作業内容 ::
**a)** 医療法の非営利性に関する文章のうち、「ですから個人診療所を開設する」から「ることを禁止しているのです。」までを一字一句変えずに書き写してください。
**b)** 医療法人の非営利性に関する文章の続きを、最後の文の次から書き進めてください。

読解用抜粋 ::
****************

6 営利を目的として、病院、診療所又は助産所を開設しようとする者に対しては、第4項の規定にかかわらず、第1項の許可を与えないことができる。 

医療法7条(一部抜粋) 

確かに医療法第7条6項には、営利を目的とする場合には「許可を与えないことができる」と書かれています。ここでの許可とは、病院を開設する時と、医師又は歯科医師でない者が診療所を開設する場合(=医療法人が開設する時)の許可を指します。 

・・・つまりどういうこと?
営利目的の場合に、
開設の許可を与えられないのは病院と医療法人だということ

そもそも個人診療所の開設はこの条文に該当せず、許可を必要としません。 

「非営利」の原則が適用されるのは、「医療」ではなく、
病院」と「医療法人」という事になります。 

ですから個人診療所を開設する場合は、開設者が診療所の経営とは別にマンション経営をしたり、飲食店を経営することも可能です。 

2.非営利=「利益を追求しない」?

医療法人が非営利法人であることは間違いありません。
しかし、医療法人の非営利性を「利益を追求しないこと」と解釈するのは誤解です。 

医療法人は、剰余金の配当をしてはならない。 

医療法第54条 

この条文は医療法人が医業、または歯科医業を行うことによって利益を獲得し、それを法人の構成員に分配することを禁止しています。 

つまり、利益を否定しているわけではなく、利益を分配することを禁止しているのです。 

ですから、利益を内部留保したり、新たな設備投資に使う分には何ら問題はありません。 

法人の構成員って、スタッフや理事長などの役員だよね?
その人たちにお金を払えないってこと?
もちろんスタッフや役員への給料の支払いが利益の分配に当たるわけではないよ。
給料は必要経費だからね。
利益とは収入から必要経費を差し引いたものを言うんだ。

医療法では利益を法人の構成員に分配すること」を禁止しています。
ですから、法人からお金を支払うことが即利益の分配となるのではなく、一般的に妥当な必要経費として支出することは利益の分配に該当しません。 

例えば、理事長が診療所の土地建物を所有している場合、医療法人がその家賃を支払ったとしても、それが近隣の家賃相場並みであれば問題ないのです。 

一方で次のような行為は、配当類似行為として事実上利益の分配に当たるとされ、禁止されています。

****************

提供資料 ::
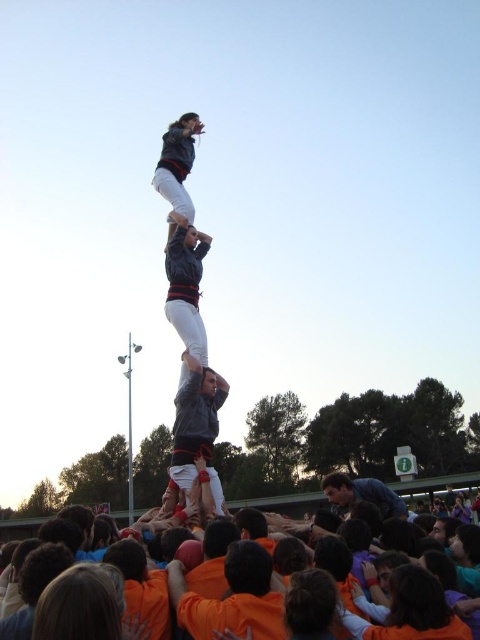
Question: Does matte gray jacket at center appear under blue denim shirt at center?

Choices:
 (A) yes
 (B) no

Answer: (B)

Question: Which is farther from the orange cotton shirt at lower center?

Choices:
 (A) orange cotton crowd at lower center
 (B) blue denim shirt at center
 (C) matte gray jacket at center

Answer: (C)

Question: Does orange cotton shirt at lower center have a lesser width compared to matte gray jacket at center?

Choices:
 (A) no
 (B) yes

Answer: (A)

Question: Is orange cotton crowd at lower center smaller than blue denim shirt at center?

Choices:
 (A) yes
 (B) no

Answer: (B)

Question: Which of the following is the closest to the observer?

Choices:
 (A) blue denim shirt at center
 (B) matte gray jacket at center
 (C) orange cotton crowd at lower center
 (D) orange cotton shirt at lower center

Answer: (D)

Question: Which point is closer to the camera?

Choices:
 (A) (176, 189)
 (B) (257, 604)
 (C) (340, 500)
 (D) (333, 483)

Answer: (B)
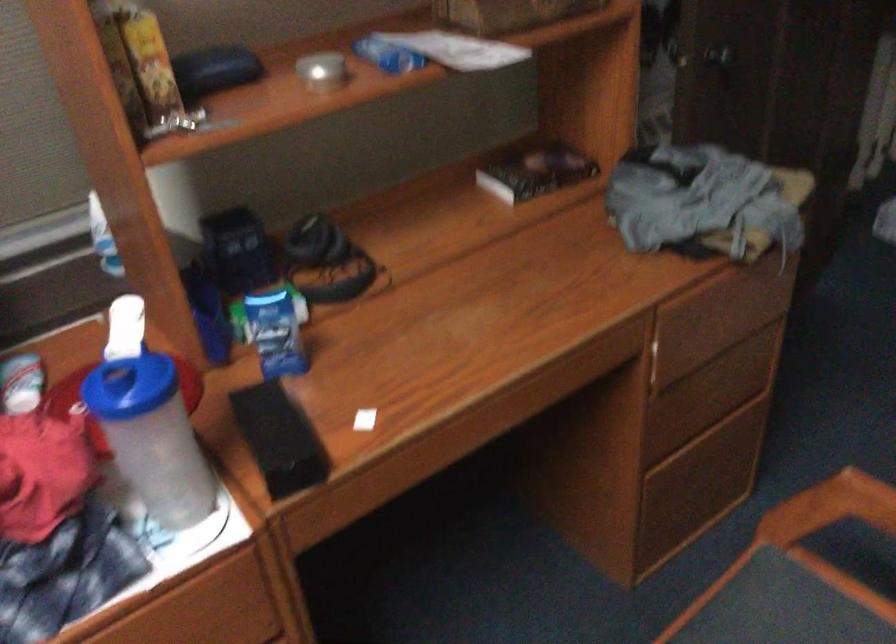
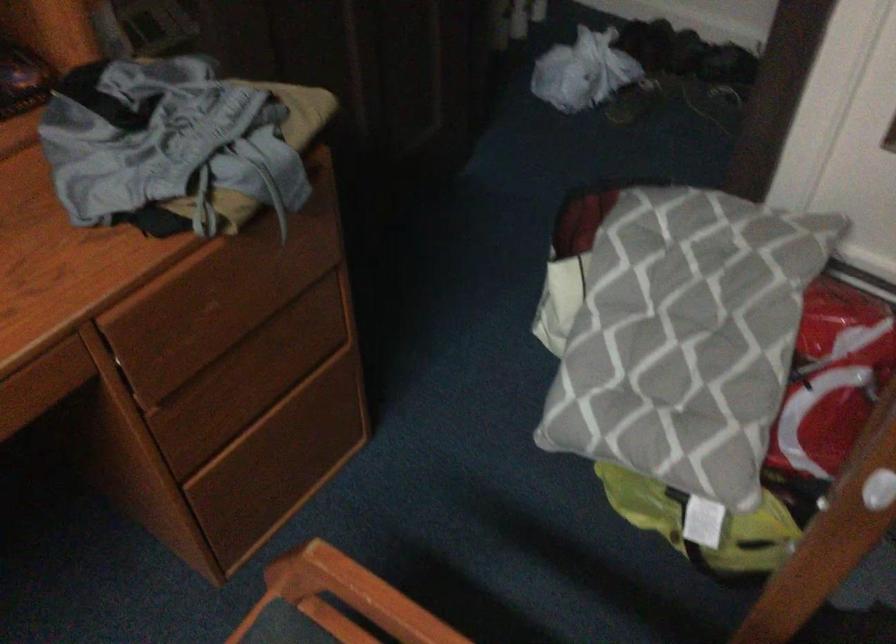
The point at (707, 305) is marked in the first image. Where is the corresponding point in the second image?

(196, 294)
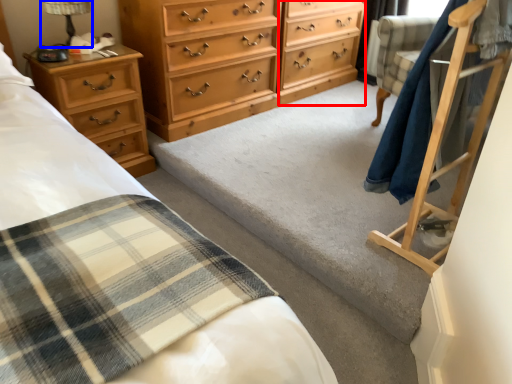
Question: Which of the following is the farthest to the observer, file cabinet (highlighted by a red box) or table lamp (highlighted by a blue box)?

Choices:
 (A) file cabinet
 (B) table lamp

Answer: (A)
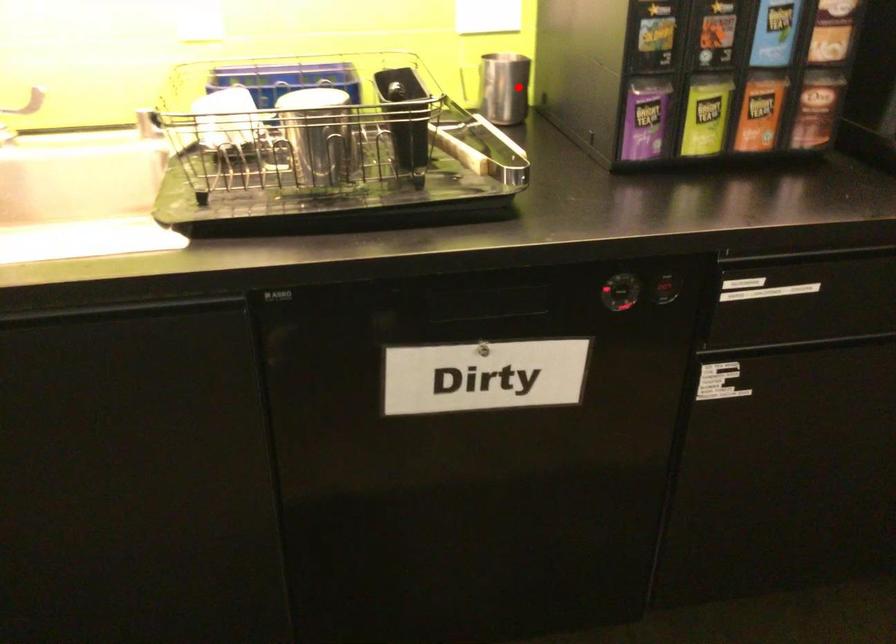
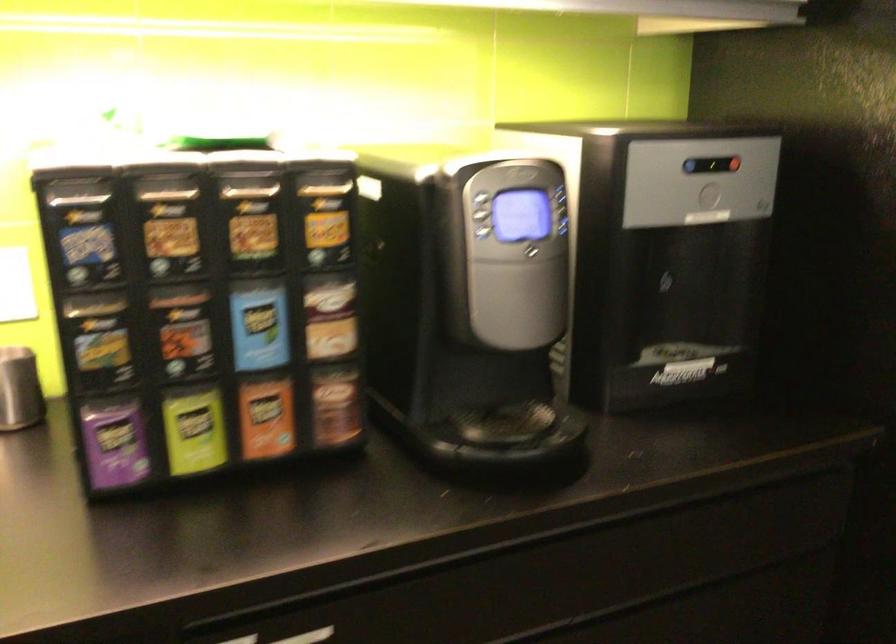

****************

解答 ::
**a)**
ですから個人診療所を開設する場合は、開設者が診療所の経営とは別にマンション経営をしたり、飲食店を経営することも可能です。 

2.非営利=「利益を追求しない」?

医療法人が非営利法人であることは間違いありません。
しかし、医療法人の非営利性を「利益を追求しないこと」と解釈するのは誤解です。 

医療法人は、剰余金の配当をしてはならない。 

医療法第54条 

この条文は医療法人が医業、または歯科医業を行うことによって利益を獲得し、それを法人の構成員に分配することを禁止しています。 

つまり、利益を否定しているわけではなく、利益を分配することを禁止しているのです。

**b)**
  • 近隣の土地建物の賃借料と比較して、著しく高額な賃借料の設定 
  • 収入等に応じた定率賃借料の設定 
  • 役員等への不当な利益の供与 
  • MS法人との業務委託で、不当に高額な委託費 

3.医療法人の業務範囲って? 

医療法人には非営利性が求められることから、一般企業のように定款に記載すればどのような事業でも出来るわけではありません。 

参考: 厚生労働省 医療法人・医業経営のホームページ  医療法人の業務範囲 平成31年3月29日現在(pdf)

医療法人が行うことができる業務範囲は次の通りです。 

(1)本来業務 

事業の中心となる業務です。病院・診療所及び介護老人保健施設の運営がこれに該当します。 

(2)付随業務 

医療法などに具体的に定められている業務ではなく、「本来業務」に付随する下記のような業務を指します。 

  • 病院等の敷地内で行われる駐車場業・売店の営業・自販機の設置 
  • 病院に通院する患者の搬送業務など 

付随業務は本来業務の一環と解釈されるため、定款に記載されることはありません。 

(3)附帯業務 

医療法第42条に規定されている業務です。
本来業務に支障のない限り、 下記のような業務を行うことが許されています。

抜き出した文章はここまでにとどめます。